DOI: 10.1615/HeatTransRes.2017019654
pages 1637-1649

THERMODYNAMIC OPTIMIZATION OF COUPLED HEAT WORK CONVERSION AND HEAT TRANSFER ENERGY SYSTEMS BY APPLYING INVERSE PROBLEM AND VARIATION METHOD

Yin Zhang
School of Architecture and Environment, Sichuan University, Chengdu 610065, China
Yinping Zhang
Department of Building Science, Tsinghua University, Beijing 100084, China; Beijing Key Laboratory of Indoor Air Quality Evaluation and Control, Beijing 100084, China
Xin Wang
Department of Building Science, Tsinghua University, Beijing 100084, China

RÉSUMÉ

Heat engines, heat pumps, and other various thermodynamic systems, containing coupled heat work conversion and heat transfer processes, are widely used in engineering fields. Improving the thermal performance of such energy systems through thermodynamic optimization is of high significance in energy saving.

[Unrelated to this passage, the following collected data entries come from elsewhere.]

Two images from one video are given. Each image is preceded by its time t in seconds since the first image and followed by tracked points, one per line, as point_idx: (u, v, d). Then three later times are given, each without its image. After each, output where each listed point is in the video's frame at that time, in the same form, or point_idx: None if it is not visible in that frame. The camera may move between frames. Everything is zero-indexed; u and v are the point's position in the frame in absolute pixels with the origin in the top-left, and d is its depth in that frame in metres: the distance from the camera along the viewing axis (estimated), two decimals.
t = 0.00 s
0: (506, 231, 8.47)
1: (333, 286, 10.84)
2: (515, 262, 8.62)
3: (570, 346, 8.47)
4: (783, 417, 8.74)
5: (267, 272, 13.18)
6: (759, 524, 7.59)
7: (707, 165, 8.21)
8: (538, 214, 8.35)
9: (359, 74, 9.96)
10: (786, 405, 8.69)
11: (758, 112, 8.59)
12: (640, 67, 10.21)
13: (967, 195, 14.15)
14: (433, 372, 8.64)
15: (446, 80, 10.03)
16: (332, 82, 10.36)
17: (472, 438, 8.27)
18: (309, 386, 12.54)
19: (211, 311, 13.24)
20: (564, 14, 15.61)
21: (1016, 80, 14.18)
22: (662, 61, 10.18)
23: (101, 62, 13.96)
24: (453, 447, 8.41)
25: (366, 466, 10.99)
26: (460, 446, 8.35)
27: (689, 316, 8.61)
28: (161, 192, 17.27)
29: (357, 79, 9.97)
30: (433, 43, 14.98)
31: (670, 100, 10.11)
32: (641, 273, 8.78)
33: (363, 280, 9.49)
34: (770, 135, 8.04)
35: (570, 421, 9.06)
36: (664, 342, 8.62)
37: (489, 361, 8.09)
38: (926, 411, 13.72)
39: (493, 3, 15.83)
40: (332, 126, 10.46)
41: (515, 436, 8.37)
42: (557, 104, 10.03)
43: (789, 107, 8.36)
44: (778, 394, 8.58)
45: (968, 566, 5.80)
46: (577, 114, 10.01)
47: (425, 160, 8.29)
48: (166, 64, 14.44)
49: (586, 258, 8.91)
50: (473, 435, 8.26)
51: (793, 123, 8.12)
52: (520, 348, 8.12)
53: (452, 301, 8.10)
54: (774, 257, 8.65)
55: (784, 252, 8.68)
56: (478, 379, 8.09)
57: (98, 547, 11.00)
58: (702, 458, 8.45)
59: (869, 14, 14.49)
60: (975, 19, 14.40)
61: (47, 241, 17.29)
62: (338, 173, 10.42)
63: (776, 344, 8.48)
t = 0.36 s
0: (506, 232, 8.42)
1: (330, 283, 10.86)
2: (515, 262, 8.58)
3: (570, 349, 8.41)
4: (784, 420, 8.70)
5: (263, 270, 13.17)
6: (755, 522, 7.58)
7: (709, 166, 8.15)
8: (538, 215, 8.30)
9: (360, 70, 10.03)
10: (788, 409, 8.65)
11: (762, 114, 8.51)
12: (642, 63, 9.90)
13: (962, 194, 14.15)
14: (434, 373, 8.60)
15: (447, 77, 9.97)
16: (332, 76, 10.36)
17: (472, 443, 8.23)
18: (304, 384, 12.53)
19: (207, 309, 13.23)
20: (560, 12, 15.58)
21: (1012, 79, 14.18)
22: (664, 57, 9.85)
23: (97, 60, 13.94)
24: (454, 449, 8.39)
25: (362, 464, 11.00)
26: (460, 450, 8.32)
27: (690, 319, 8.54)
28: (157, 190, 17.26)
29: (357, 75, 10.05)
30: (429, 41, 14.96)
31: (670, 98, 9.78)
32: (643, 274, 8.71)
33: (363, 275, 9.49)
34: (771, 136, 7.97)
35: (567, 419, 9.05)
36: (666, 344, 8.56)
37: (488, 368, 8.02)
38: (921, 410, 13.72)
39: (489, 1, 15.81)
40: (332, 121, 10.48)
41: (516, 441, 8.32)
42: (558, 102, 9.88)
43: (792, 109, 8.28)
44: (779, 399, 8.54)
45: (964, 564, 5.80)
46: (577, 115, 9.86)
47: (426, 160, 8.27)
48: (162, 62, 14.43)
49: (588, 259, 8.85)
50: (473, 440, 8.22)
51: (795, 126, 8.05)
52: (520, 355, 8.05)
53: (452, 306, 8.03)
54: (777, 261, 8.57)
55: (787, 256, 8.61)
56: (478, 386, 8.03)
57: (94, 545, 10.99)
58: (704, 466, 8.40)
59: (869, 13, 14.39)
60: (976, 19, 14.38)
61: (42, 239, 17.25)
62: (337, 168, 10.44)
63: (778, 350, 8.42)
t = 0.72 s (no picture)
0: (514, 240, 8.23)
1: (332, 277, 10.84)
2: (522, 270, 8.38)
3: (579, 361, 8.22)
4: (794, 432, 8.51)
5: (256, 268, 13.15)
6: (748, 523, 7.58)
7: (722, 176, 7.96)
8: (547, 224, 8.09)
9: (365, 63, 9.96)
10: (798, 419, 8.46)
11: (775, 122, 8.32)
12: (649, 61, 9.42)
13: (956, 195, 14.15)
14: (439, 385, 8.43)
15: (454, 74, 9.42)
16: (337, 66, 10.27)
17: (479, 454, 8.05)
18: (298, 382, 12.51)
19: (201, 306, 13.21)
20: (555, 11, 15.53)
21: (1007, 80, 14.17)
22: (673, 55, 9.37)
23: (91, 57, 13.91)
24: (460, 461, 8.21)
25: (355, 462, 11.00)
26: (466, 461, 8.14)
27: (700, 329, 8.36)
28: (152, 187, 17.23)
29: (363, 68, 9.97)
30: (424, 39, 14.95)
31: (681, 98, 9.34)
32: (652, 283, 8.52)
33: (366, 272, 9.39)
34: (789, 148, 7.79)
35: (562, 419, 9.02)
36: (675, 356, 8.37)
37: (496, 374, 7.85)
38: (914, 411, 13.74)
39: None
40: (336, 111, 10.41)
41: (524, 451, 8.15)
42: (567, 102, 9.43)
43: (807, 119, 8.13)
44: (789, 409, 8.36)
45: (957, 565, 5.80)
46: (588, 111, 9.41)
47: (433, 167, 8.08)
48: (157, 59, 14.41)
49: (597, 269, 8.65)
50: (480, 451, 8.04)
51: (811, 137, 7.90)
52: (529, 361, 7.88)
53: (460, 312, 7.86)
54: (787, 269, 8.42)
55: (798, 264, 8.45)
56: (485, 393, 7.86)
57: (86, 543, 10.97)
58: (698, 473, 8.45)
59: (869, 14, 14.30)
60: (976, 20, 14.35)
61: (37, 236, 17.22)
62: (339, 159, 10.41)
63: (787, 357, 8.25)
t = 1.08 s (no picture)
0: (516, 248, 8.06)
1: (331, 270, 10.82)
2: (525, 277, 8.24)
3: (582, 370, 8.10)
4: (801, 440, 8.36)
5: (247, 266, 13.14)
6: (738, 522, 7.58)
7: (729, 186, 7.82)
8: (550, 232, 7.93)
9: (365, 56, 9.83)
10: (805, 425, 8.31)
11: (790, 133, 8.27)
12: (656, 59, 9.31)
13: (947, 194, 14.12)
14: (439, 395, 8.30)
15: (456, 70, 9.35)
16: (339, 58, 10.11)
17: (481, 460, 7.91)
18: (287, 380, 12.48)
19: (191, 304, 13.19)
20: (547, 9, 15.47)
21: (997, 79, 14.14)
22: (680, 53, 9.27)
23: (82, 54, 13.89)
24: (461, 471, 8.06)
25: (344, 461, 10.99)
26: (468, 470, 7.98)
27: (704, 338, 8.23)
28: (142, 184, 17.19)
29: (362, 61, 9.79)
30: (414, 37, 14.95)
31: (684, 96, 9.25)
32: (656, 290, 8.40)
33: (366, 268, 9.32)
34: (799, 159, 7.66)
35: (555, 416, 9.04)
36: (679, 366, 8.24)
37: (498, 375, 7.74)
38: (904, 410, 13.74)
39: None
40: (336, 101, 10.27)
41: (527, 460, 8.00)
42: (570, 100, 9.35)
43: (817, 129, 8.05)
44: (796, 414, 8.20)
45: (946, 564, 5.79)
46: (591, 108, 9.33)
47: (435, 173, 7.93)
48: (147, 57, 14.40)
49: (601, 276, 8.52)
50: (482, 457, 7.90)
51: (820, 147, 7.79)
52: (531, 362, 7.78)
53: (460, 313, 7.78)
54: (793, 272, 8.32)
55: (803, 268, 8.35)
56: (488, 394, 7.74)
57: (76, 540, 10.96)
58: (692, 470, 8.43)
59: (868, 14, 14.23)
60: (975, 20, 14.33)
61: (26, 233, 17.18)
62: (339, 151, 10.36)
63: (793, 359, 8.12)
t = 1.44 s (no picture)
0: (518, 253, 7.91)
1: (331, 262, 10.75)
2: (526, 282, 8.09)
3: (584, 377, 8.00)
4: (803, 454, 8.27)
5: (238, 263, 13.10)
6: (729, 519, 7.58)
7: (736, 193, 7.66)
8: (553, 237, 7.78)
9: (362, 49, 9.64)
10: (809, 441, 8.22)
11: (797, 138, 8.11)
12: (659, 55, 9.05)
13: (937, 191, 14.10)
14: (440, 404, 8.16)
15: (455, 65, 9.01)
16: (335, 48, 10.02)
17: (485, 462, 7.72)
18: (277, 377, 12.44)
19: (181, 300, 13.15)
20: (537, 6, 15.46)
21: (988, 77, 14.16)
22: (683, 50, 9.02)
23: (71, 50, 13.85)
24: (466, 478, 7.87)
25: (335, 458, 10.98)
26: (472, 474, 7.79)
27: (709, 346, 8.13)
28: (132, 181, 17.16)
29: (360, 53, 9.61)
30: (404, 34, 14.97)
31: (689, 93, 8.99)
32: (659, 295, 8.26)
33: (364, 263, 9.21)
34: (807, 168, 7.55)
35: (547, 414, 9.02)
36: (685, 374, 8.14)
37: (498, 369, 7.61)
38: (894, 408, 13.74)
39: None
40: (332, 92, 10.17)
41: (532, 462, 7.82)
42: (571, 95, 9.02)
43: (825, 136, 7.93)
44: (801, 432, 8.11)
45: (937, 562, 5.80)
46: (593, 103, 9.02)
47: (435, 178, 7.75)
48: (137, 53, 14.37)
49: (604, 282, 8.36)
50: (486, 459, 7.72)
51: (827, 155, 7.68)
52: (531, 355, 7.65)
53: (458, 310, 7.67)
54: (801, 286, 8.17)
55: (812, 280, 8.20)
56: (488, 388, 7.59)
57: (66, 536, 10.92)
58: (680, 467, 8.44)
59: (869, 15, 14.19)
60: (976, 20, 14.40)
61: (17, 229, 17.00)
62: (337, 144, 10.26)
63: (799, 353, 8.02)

In this paper, in order to investigate the interactive influence mechanism between heat work conversion and heat transfer processes in coupled thermodynamic systems, the simplified models of irreversible heat engine and heat pump cycles, respectively, are constructed. Moreover, the mathematical relationships between the heat work conversion entropy generation (Sg), heat exchange areas distribution ((UA)h, (UA)c), and the coefficient of performance (COP) are established. Aimed at maximizing COP of the heat engine and heat pump, the optimal heat exchange area distributions are determined by applying an inverse problem and variation method. The preliminary results show that COP always decreases with increasing heat work conversion entropy generations (Sg) and the optimal UA ratio of the two heat exchangers is the function of entropy generations (Sg) for both heat engine and heat pump. It also indicates that in ideal cycles with no heat work conversion irreversibility (Sg = 0), the heat exchange areas (UA) should be distributed equally. Otherwise, for practical irreversible cycles (Sg > 0), it should give priority to the enhancement of the heat transfer process in the condenser if the total heat exchange areas are limited. This work can offer guidance for the optimization design of practical coupled heat work conversion and heat transfer systems.